◆ **RECORD EXTRACTS**:
____

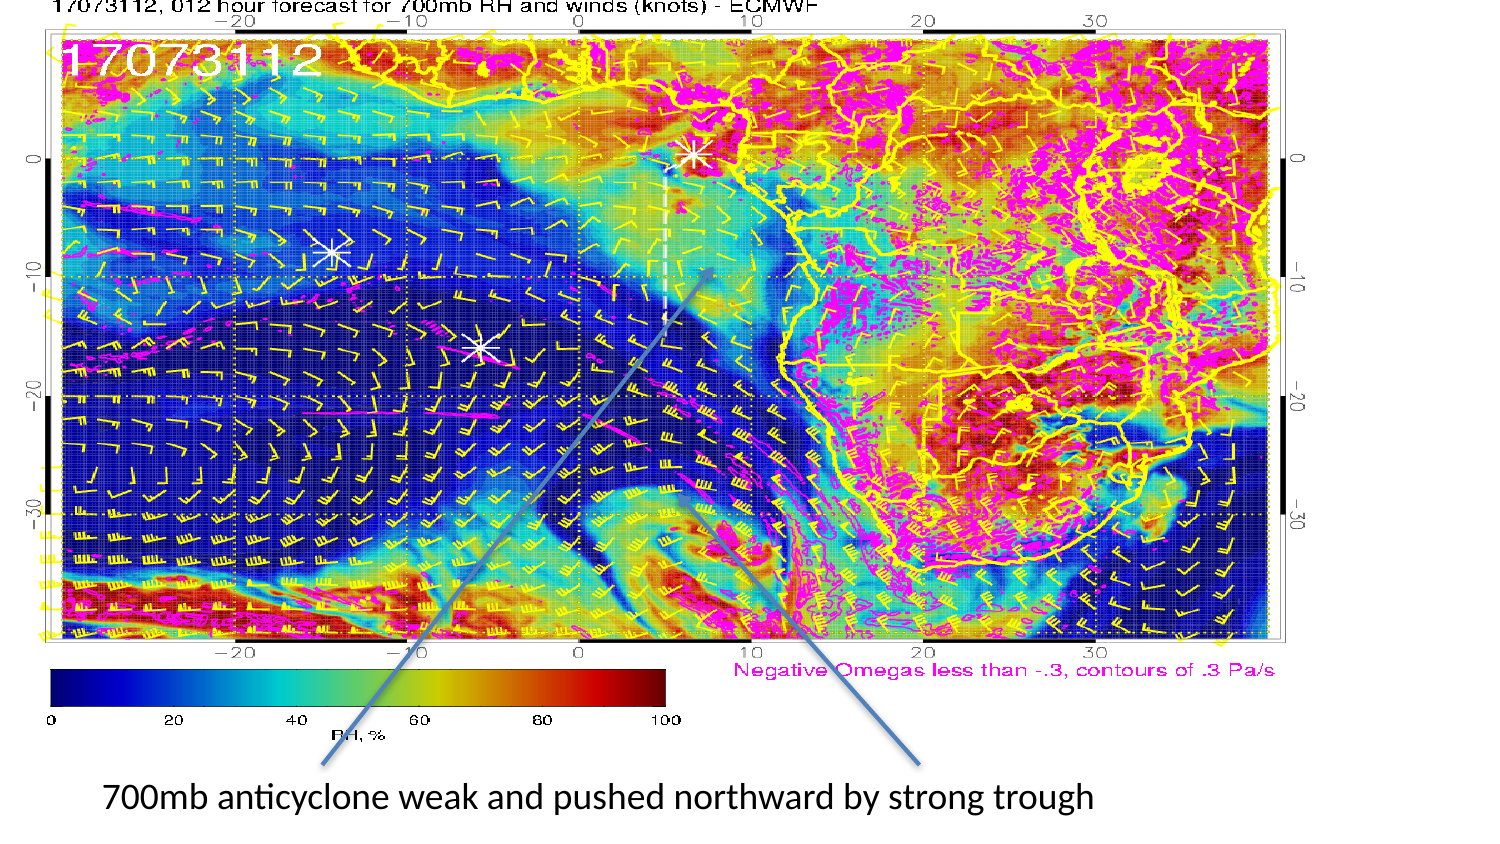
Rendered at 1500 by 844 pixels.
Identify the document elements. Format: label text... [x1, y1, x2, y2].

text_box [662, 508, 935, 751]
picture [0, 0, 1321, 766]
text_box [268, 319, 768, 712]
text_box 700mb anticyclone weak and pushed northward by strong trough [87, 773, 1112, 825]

____

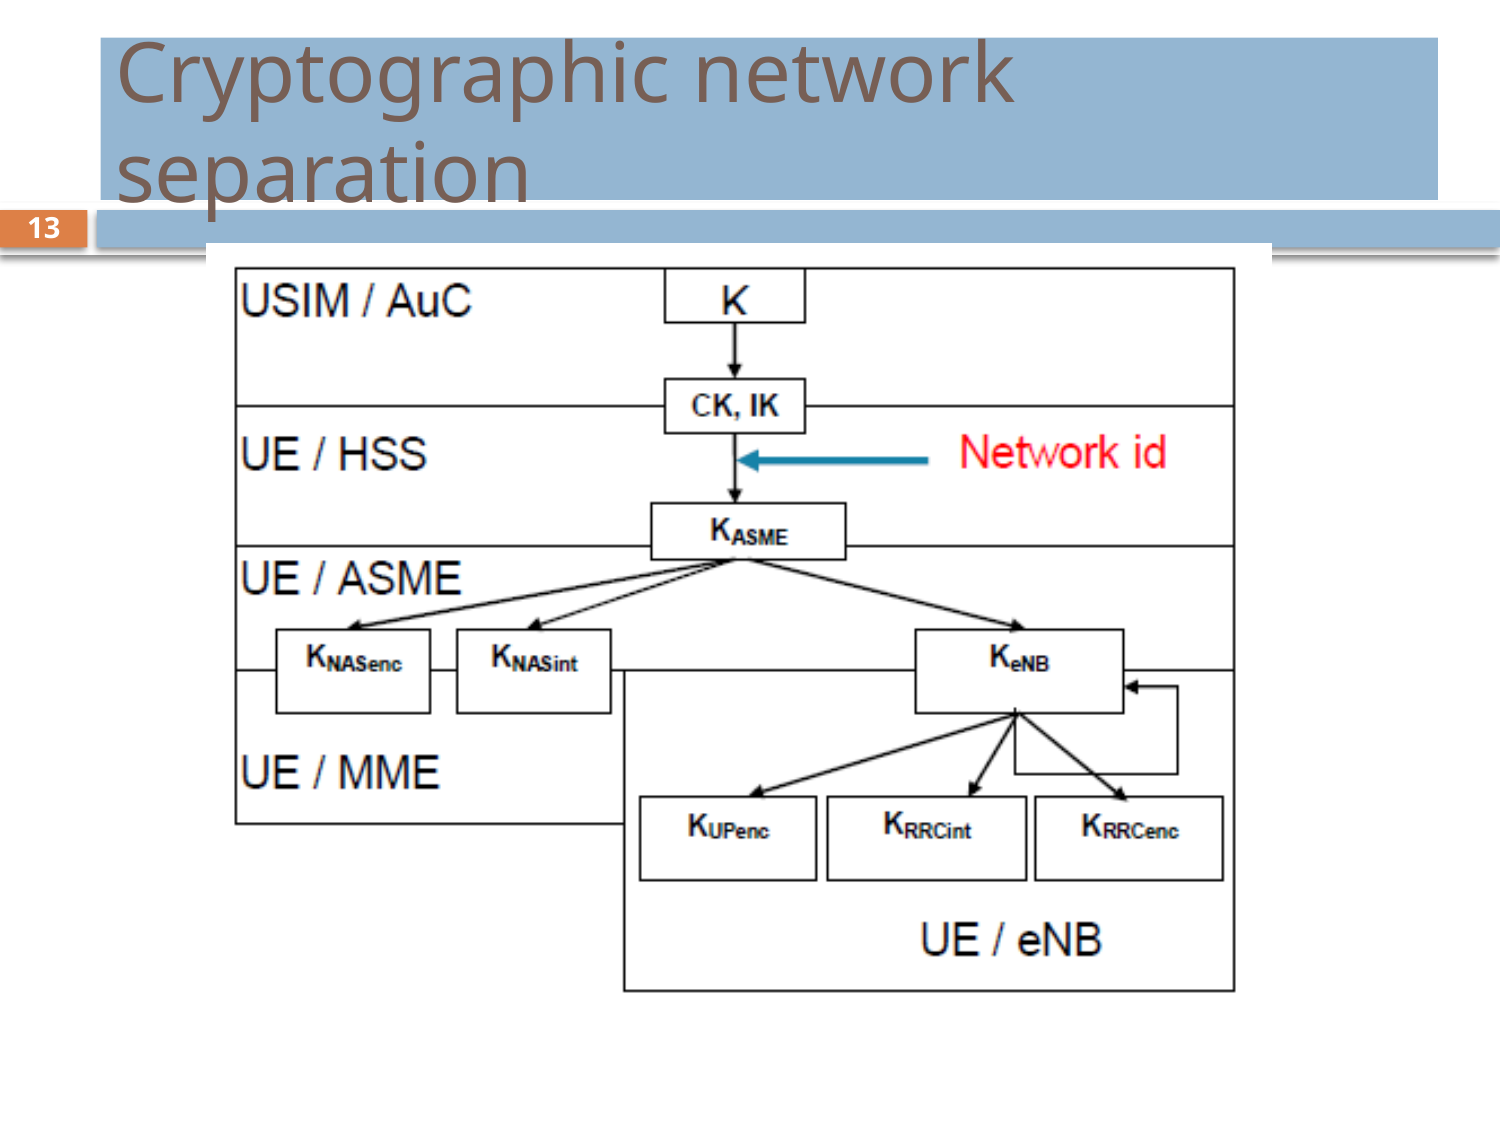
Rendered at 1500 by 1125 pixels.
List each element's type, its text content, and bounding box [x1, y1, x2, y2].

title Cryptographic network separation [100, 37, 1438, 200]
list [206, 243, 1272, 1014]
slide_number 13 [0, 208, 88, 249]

____

◆ **TASK DESCRIPTION**:
Return each line of the listing that holds the word "Rendered".

◆ **TASK SOLUTION**:
Rendered at 1500 by 844 pixels.
Rendered at 1500 by 1125 pixels.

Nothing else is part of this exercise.